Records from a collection
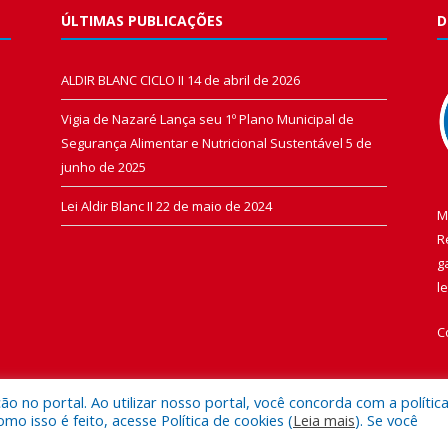
ÚLTIMAS PUBLICAÇÕES
D
ALDIR BLANC CICLO II
14 de abril de 2026
Vigia de Nazaré Lança seu 1º Plano Municipal de
Segurança Alimentar e Nutricional Sustentável
5 de
junho de 2025
Lei Aldir Blanc II
22 de maio de 2024
M
R
g
l
C
 no portal. Ao utilizar nosso portal, você concorda com a polític
 isso é feito, acesse Política de cookies (
Leia mais
). Se você
 de Vigia de Nazaré.
Mapa do Si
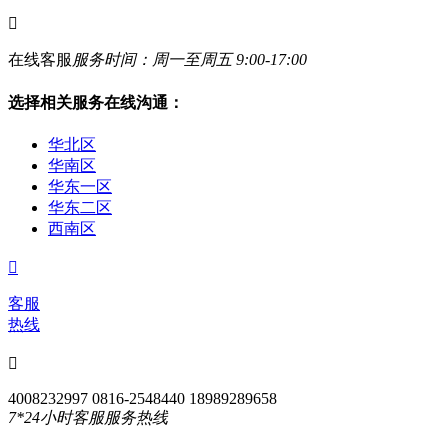

在线客服
服务时间：周一至周五 9:00-17:00
选择相关服务在线沟通：
华北区
华南区
华东一区
华东二区
西南区

客服
热线

4008232997 0816-2548440 18989289658
7*24小时客服服务热线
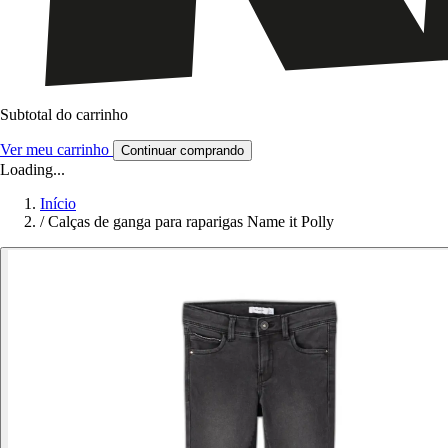
Subtotal do carrinho
Ver meu carrinho
Continuar comprando
Loading...
Início
/
Calças de ganga para raparigas Name it Polly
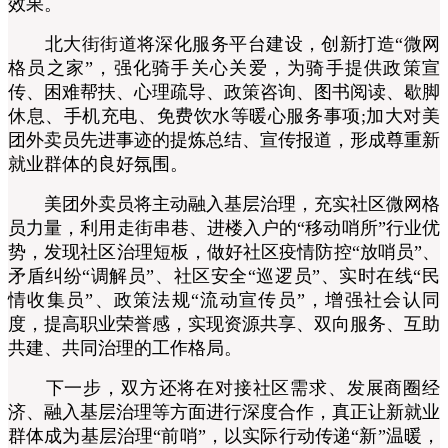
效果。
北大街街道将深化服务平台建设，创新打造“微网
格员之家”，强化骑手关心关爱，为骑手提供政策宣
传、困难帮扶、心理疏导、政策咨询、图书阅读、歇脚
休息、手机充电、免费饮水等暖心服务事项;加大对美
团外卖员先进事迹的提炼总结、宣传报道，形成尊重新
就业群体的良好氛围。
美团外卖员将主动融入基层治理，充实社区微网格
员力量，利用走街串巷、进楼入户的“移动哨所”行业优
势，发现社区治理短板，做好社区疫情防控“放哨员”、
矛盾纠纷“调解员”、社区安全“巡逻员”、实时在线“民
情收集员”、政策法规“流动宣传员”，增强社会认同
度，提高职业荣誉感，实现资源共享、双向服务、互助
共建、共同治理的工作格局。
下一步，双方还将在对接社区需求、发展商圈经
济、融入基层治理等方面进行深度合作，真正让新就业
群体成为基层治理“前哨”，以实际行动传递“新”温暖，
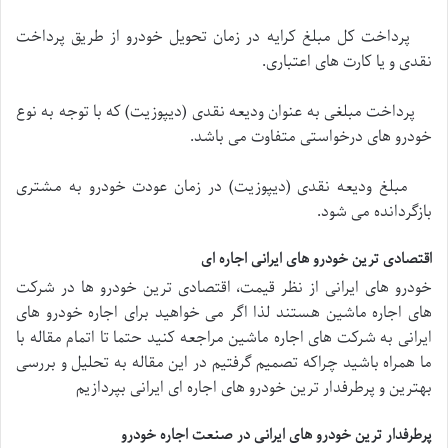
پرداخت کل مبلغ کرایه در زمان تحویل خودرو از طریق پرداخت
نقدی و یا کارت های اعتباری.
پرداخت مبلغی به عنوان ودیعه نقدی (دیپوزیت) که با توجه به نوع
خودرو های درخواستی متفاوت می باشد.
مبلغ ودیعه نقدی (دیپوزیت) در زمان عودت خودرو به مشتری
بازگردانده می شود.
اقتصادی ترین خودرو های ایرانی اجاره ای
خودرو های ایرانی از نظر قیمت، اقتصادی ترین خودرو ها در شرکت
های اجاره ماشین هستند لذا اگر می خواهید برای اجاره خودرو های
ایرانی به شرکت های اجاره ماشین مراجعه کنید حتما تا اتمام مقاله با
ما همراه باشید چراکه تصمیم گرفتیم در این مقاله به تحلیل و بررسی
بهترین و پرطرفدار ترین خودرو های اجاره ای ایرانی بپردازیم
پرطرفدار ترین خودرو های ایرانی در صنعت اجاره خودرو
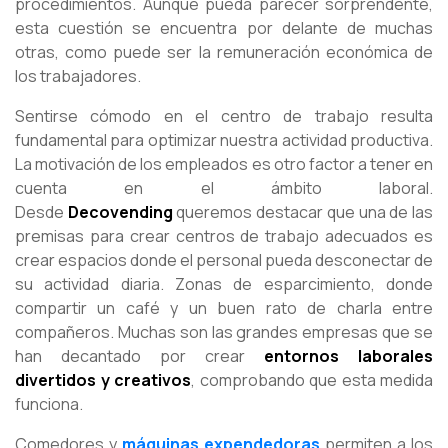
procedimientos. Aunque pueda parecer sorprendente,
esta cuestión se encuentra por delante de muchas
otras, como puede ser la remuneración económica de
los trabajadores.
Sentirse cómodo en el centro de trabajo resulta
fundamental para optimizar nuestra actividad productiva.
La motivación de los empleados es otro factor a tener en
cuenta en el ámbito laboral.
Desde
Decovending
queremos destacar que una de las
premisas para crear centros de trabajo adecuados es
crear espacios donde el personal pueda desconectar de
su actividad diaria. Zonas de esparcimiento, donde
compartir un café y un buen rato de charla entre
compañeros. Muchas son las grandes empresas que se
han decantado por crear
entornos laborales
divertidos
y creativos
, comprobando que esta medida
funciona.
Comedores y
máquinas expendedoras
permiten a los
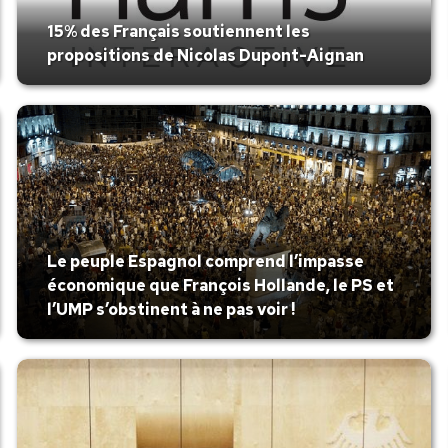
15% des Français soutiennent les
propositions de Nicolas Dupont-Aignan
Le peuple Espagnol comprend l’impasse
économique que François Hollande, le PS et
l’UMP s’obstinent à ne pas voir !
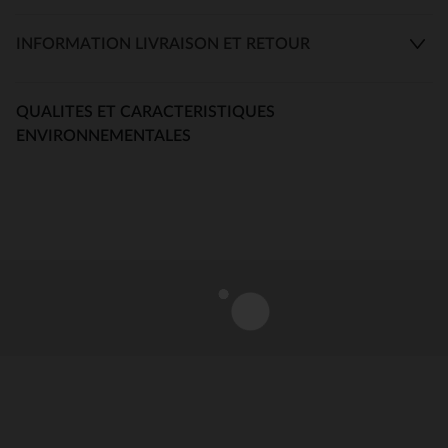
INFORMATION LIVRAISON ET RETOUR
QUALITES ET CARACTERISTIQUES
ENVIRONNEMENTALES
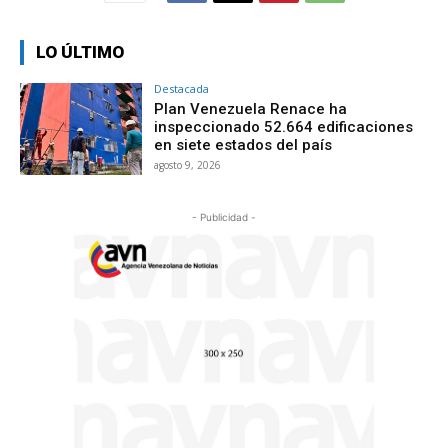
LO ÚLTIMO
Destacada
Plan Venezuela Renace ha
inspeccionado 52.664 edificaciones
en siete estados del país
agosto 9, 2026
- Publicidad -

WHAT THE TASK REQUIRES:
Reproduce every line of the material above word for word, in its original order. Leave out the picture markers.

RESPONSE:
ÚLTIMAS PUBLICAÇÕES
D
ALDIR BLANC CICLO II
14 de abril de 2026
Vigia de Nazaré Lança seu 1º Plano Municipal de
Segurança Alimentar e Nutricional Sustentável
5 de
junho de 2025
Lei Aldir Blanc II
22 de maio de 2024
M
R
g
l
C
 no portal. Ao utilizar nosso portal, você concorda com a polític
 isso é feito, acesse Política de cookies (
Leia mais
). Se você
 de Vigia de Nazaré.
Mapa do Si

在线客服
服务时间：周一至周五 9:00-17:00
选择相关服务在线沟通：
华北区
华南区
华东一区
华东二区
西南区

客服
热线

4008232997 0816-2548440 18989289658
7*24小时客服服务热线
Subtotal do carrinho
Ver meu carrinho
Continuar comprando
Loading...
Início
/
Calças de ganga para raparigas Name it Polly
效果。
北大街街道将深化服务平台建设，创新打造“微网
格员之家”，强化骑手关心关爱，为骑手提供政策宣
传、困难帮扶、心理疏导、政策咨询、图书阅读、歇脚
休息、手机充电、免费饮水等暖心服务事项;加大对美
团外卖员先进事迹的提炼总结、宣传报道，形成尊重新
就业群体的良好氛围。
美团外卖员将主动融入基层治理，充实社区微网格
员力量，利用走街串巷、进楼入户的“移动哨所”行业优
势，发现社区治理短板，做好社区疫情防控“放哨员”、
矛盾纠纷“调解员”、社区安全“巡逻员”、实时在线“民
情收集员”、政策法规“流动宣传员”，增强社会认同
度，提高职业荣誉感，实现资源共享、双向服务、互助
共建、共同治理的工作格局。
下一步，双方还将在对接社区需求、发展商圈经
济、融入基层治理等方面进行深度合作，真正让新就业
群体成为基层治理“前哨”，以实际行动传递“新”温暖，
پرداخت کل مبلغ کرایه در زمان تحویل خودرو از طریق پرداخت
نقدی و یا کارت های اعتباری.
پرداخت مبلغی به عنوان ودیعه نقدی (دیپوزیت) که با توجه به نوع
خودرو های درخواستی متفاوت می باشد.
مبلغ ودیعه نقدی (دیپوزیت) در زمان عودت خودرو به مشتری
بازگردانده می شود.
اقتصادی ترین خودرو های ایرانی اجاره ای
خودرو های ایرانی از نظر قیمت، اقتصادی ترین خودرو ها در شرکت
های اجاره ماشین هستند لذا اگر می خواهید برای اجاره خودرو های
ایرانی به شرکت های اجاره ماشین مراجعه کنید حتما تا اتمام مقاله با
ما همراه باشید چراکه تصمیم گرفتیم در این مقاله به تحلیل و بررسی
بهترین و پرطرفدار ترین خودرو های اجاره ای ایرانی بپردازیم
پرطرفدار ترین خودرو های ایرانی در صنعت اجاره خودرو
procedimientos. Aunque pueda parecer sorprendente,
esta cuestión se encuentra por delante de muchas
otras, como puede ser la remuneración económica de
los trabajadores.
Sentirse cómodo en el centro de trabajo resulta
fundamental para optimizar nuestra actividad productiva.
La motivación de los empleados es otro factor a tener en
cuenta en el ámbito laboral.
Desde
Decovending
queremos destacar que una de las
premisas para crear centros de trabajo adecuados es
crear espacios donde el personal pueda desconectar de
su actividad diaria. Zonas de esparcimiento, donde
compartir un café y un buen rato de charla entre
compañeros. Muchas son las grandes empresas que se
han decantado por crear
entornos laborales
divertidos
y creativos
, comprobando que esta medida
funciona.
Comedores y
máquinas expendedoras
permiten a los
15% des Français soutiennent les
propositions de Nicolas Dupont-Aignan
Le peuple Espagnol comprend l’impasse
économique que François Hollande, le PS et
l’UMP s’obstinent à ne pas voir !
INFORMATION LIVRAISON ET RETOUR
QUALITES ET CARACTERISTIQUES
ENVIRONNEMENTALES
LO ÚLTIMO
Destacada
Plan Venezuela Renace ha
inspeccionado 52.664 edificaciones
en siete estados del país
agosto 9, 2026
- Publicidad -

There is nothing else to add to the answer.